Not soap opera but soapy chamber music, like a weary, nostalgic cello ruminating
its notes. Downton Abbey fans will
savor two fairly minor players, humming along in a good English way: Michelle
Dockery (Lady Mary on Downton) as Tony’s
pregnant daughter, and Matthew Goode (Mary’s second husband) as a college
instructor. If only they could have gotten together here, but it’s an elegy for
elders.
SALAD (A List)
Ten Movies With Great Roles for Cats, in order of arrival: The Black Cat, 1934; Cat
People, 1942; Lady and the Tramp,
1955; Breakfast at Tiffany’s, 1962; Harry and Tonto, 1974; Adventures of Milo and Otis, 1986; Homeward Bound: The Incredible Journey,
1993; Duma, 2005; A Cat in Paris, 2010, and Kedi, 2016.
WINE (Vin Orsonaire de Chateau Welles)
Some
parties are more fit for heaven than Hollywood, like the July, 1939 gathering for
Aldous Huxley’s 45th birthday at his rented home in Pacific
Palisades. Present with Orson Welles were astronomer Edwin Hubble, Lillian
Gish, Helen Hayes, Christopher Isherwood and Charlie Chaplin, who “delighted the
group by performing his hilarious balletic globe dance from (the not yet
released) The Great Dictator.” Huxley
“teased the crowd with hints about his new novel (After Many a Summer …), whose main character was inspired by
William Randolph Hearst … and his mistress.” (Quotes from Patrick McGilligan’s Young Orson: The Years of Luck and Genius on
the Path to Citizen Kane.)
ENTRÉE (Starlight Rising)
With
your gracious permission, I will not plug my own book this week but instead
tout playwright Jim Shankman’s recently published novel Tales of the Patriarchs.
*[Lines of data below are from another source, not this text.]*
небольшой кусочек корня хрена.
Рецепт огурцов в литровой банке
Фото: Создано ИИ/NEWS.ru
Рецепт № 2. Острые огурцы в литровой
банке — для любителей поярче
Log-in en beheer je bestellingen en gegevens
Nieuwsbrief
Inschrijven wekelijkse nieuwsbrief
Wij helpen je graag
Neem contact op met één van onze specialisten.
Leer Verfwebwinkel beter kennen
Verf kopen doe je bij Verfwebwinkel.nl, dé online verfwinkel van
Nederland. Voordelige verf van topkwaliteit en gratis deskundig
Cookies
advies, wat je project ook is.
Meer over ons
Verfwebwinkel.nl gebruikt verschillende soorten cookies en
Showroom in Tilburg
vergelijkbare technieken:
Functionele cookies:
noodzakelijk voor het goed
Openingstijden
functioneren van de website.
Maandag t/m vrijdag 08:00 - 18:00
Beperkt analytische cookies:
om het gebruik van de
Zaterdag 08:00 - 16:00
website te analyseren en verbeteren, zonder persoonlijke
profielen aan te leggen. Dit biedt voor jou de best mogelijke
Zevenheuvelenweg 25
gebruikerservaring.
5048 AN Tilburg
A fervent yarn of silent Hollywood, rich in rude laughter and frantic ambition, Tales centers on the driven Jewish visionaries who founded
Paramount and MGM. The book would be a fine companion to Neal Gabler’s classic An Empire of Their Own, and Shankman’s
prose has some romantic obsession and magical realism. A terrific sendup salute
to Erich von Stroheim, famously Prussian but actually Jewish (and a genius),
includes this yeasty passage about the smash impact of his Blind Husbands:“All across America single men, fat and bald, round and hairy, began to prance and preen and speak with German accents … Duels were fought with sabers or pistols at dawn in parks on the edge of towns throughout the Old South. Sales of spear-top Prussian helmets went through the roof. Metro prospered.” (The novel’s sales may never rival Gore Vidal’s Hollywood, but those with primal movie fever will gladly find it on Amazon, and the author’s site is www.jimshankman.com).
DESSERT (An Image)
A great movie image is more than a still,
it’s a distillation.
Erich von Stroheim flashes the good old Hun charisma in Blind Husbands (Universal, 1919; director Von Stroheim, cameraman Ben Reynolds).